* _What you have to do_:
Without the pictures, set down exactly the lines from the one that contains "технологического олигарха Андрея" to the end of the entries, both included, and nothing besides.

•••••

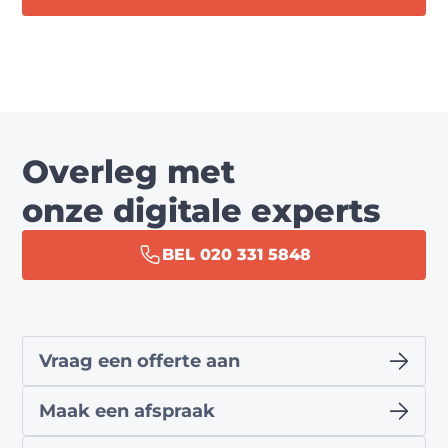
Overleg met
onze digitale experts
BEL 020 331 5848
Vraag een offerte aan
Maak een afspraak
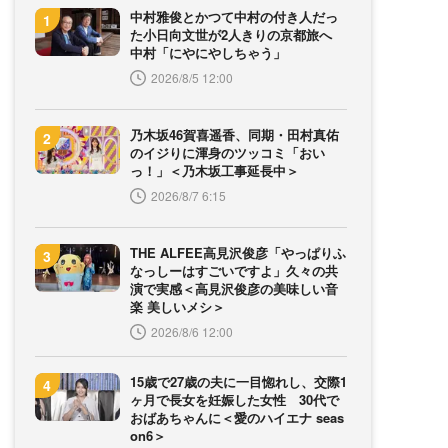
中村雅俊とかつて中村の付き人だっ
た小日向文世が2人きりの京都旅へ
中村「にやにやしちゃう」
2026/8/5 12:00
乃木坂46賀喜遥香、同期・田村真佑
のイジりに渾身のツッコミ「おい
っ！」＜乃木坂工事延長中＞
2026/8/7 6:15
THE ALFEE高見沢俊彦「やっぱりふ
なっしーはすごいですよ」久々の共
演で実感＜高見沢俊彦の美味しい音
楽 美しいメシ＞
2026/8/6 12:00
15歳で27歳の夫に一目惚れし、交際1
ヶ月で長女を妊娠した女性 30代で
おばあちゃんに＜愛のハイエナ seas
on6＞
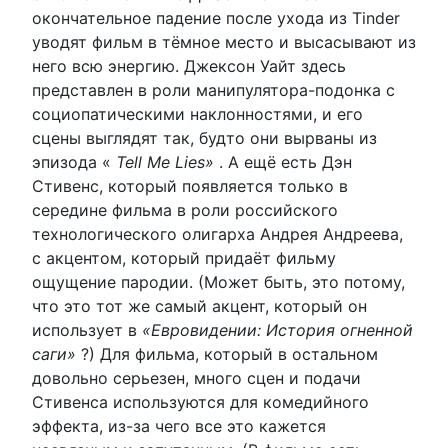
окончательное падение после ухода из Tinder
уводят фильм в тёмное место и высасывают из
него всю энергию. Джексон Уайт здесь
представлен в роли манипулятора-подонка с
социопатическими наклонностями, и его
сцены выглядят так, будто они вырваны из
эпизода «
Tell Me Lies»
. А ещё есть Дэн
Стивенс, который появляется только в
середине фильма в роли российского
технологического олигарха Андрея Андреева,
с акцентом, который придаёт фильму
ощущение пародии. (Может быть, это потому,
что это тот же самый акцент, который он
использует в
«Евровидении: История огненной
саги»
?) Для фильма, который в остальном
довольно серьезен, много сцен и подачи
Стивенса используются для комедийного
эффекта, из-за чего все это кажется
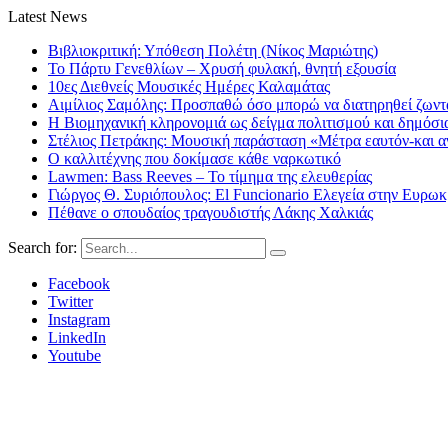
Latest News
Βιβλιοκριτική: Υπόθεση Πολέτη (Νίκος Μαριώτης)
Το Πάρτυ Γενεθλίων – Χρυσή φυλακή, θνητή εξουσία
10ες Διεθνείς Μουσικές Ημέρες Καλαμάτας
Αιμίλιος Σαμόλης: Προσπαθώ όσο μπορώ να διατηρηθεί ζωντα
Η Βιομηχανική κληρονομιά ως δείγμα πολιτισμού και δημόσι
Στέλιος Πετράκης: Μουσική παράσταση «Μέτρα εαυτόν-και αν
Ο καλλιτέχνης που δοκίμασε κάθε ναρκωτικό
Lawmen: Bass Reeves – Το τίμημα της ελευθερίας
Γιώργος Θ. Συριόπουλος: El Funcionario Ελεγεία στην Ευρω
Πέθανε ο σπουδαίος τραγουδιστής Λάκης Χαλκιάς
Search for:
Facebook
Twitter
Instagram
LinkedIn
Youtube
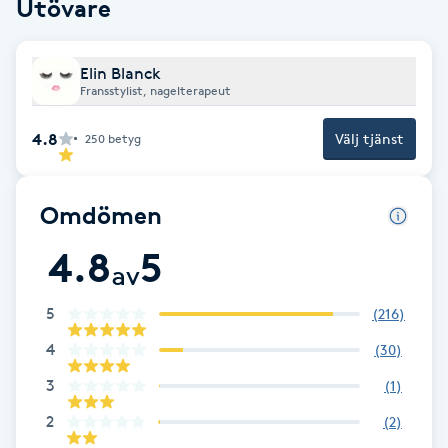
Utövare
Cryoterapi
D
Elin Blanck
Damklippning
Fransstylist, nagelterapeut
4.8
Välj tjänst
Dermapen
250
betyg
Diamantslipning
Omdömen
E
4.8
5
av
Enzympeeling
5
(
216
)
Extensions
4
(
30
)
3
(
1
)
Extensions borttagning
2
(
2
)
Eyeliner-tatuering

•••••

* _Answer area_:
технологического олигарха Андрея Андреева,
с акцентом, который придаёт фильму
ощущение пародии. (Может быть, это потому,
что это тот же самый акцент, который он
использует в
«Евровидении: История огненной
саги»
?) Для фильма, который в остальном
довольно серьезен, много сцен и подачи
Стивенса используются для комедийного
эффекта, из-за чего все это кажется
Latest News
Βιβλιοκριτική: Υπόθεση Πολέτη (Νίκος Μαριώτης)
Το Πάρτυ Γενεθλίων – Χρυσή φυλακή, θνητή εξουσία
10ες Διεθνείς Μουσικές Ημέρες Καλαμάτας
Αιμίλιος Σαμόλης: Προσπαθώ όσο μπορώ να διατηρηθεί ζωντα
Η Βιομηχανική κληρονομιά ως δείγμα πολιτισμού και δημόσι
Στέλιος Πετράκης: Μουσική παράσταση «Μέτρα εαυτόν-και αν
Ο καλλιτέχνης που δοκίμασε κάθε ναρκωτικό
Lawmen: Bass Reeves – Το τίμημα της ελευθερίας
Γιώργος Θ. Συριόπουλος: El Funcionario Ελεγεία στην Ευρω
Πέθανε ο σπουδαίος τραγουδιστής Λάκης Χαλκιάς
Search for:
Facebook
Twitter
Instagram
LinkedIn
Youtube
Utövare
Cryoterapi
D
Elin Blanck
Damklippning
Fransstylist, nagelterapeut
4.8
Välj tjänst
Dermapen
250
betyg
Diamantslipning
Omdömen
E
4.8
5
av
Enzympeeling
5
(
216
)
Extensions
4
(
30
)
3
(
1
)
Extensions borttagning
2
(
2
)
Eyeliner-tatuering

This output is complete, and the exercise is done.